## [AIM OF THE EXERCISE]
Write back, word for word, the lines from the one containing "- wine bottle [319,160,339,233]" to the end of the listing below. Include nothing else, and no pictures.

---

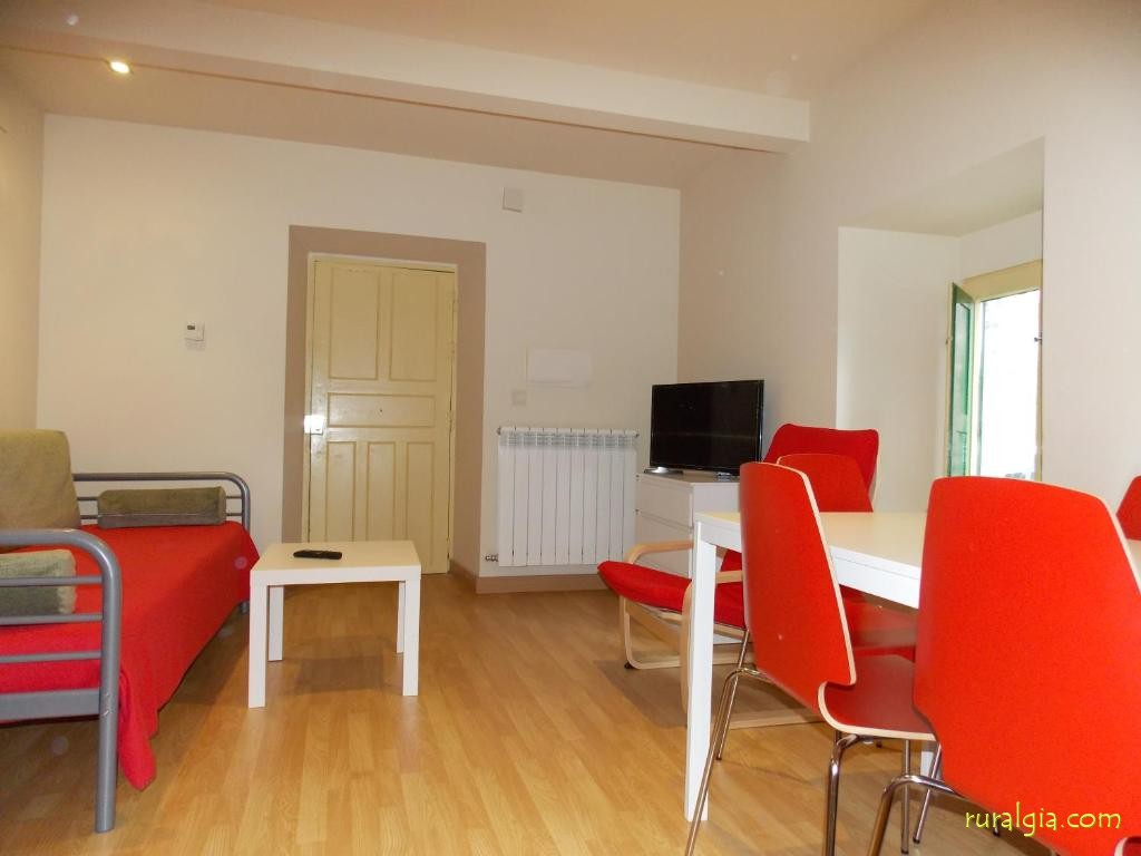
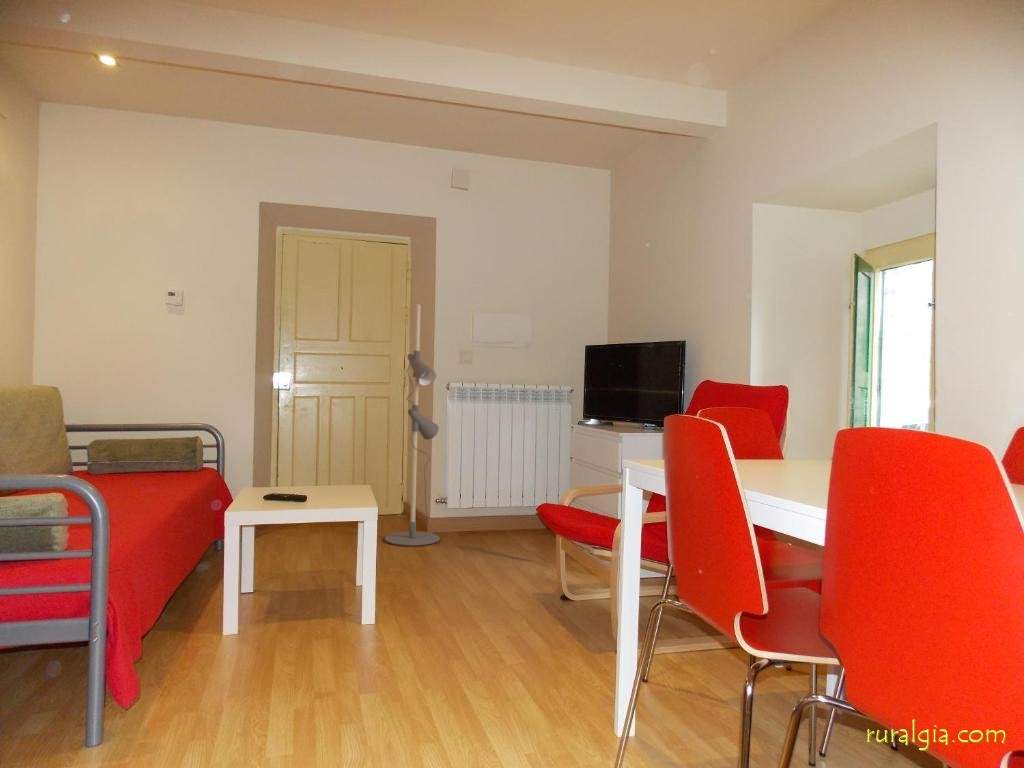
+ floor lamp [384,303,532,562]
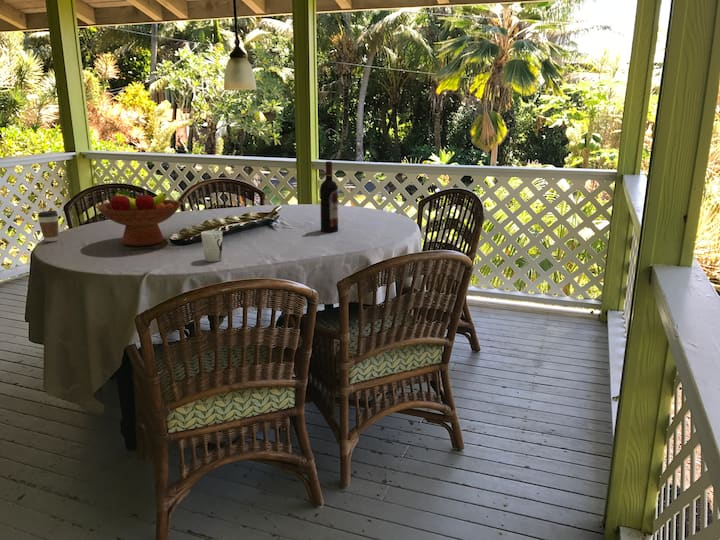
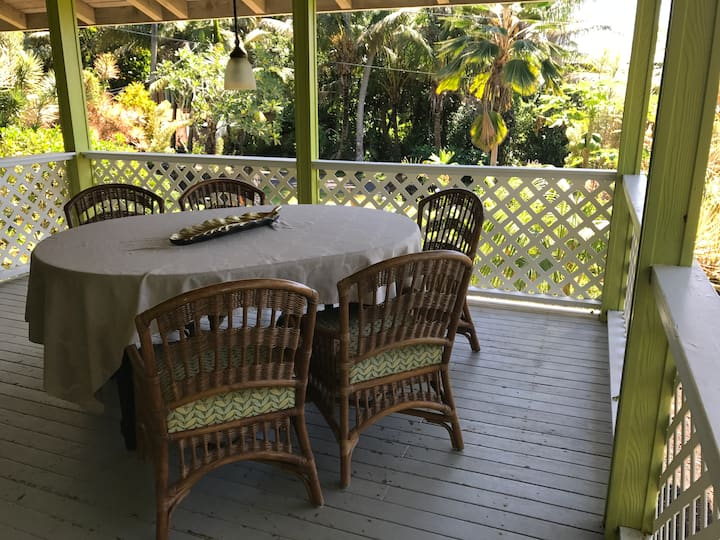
- fruit bowl [95,188,183,247]
- cup [200,230,223,263]
- coffee cup [37,210,59,243]
- wine bottle [319,160,339,233]
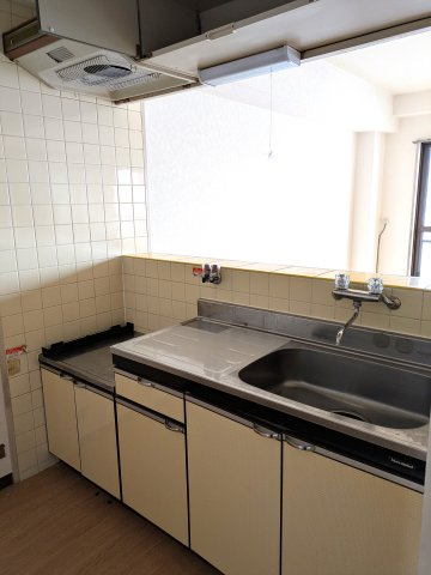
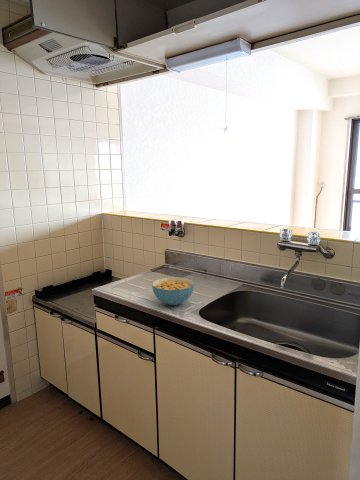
+ cereal bowl [151,276,195,306]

---

## [RESPONSE TO THIS EXERCISE]
- wine bottle [319,160,339,233]
+ cereal bowl [151,276,195,306]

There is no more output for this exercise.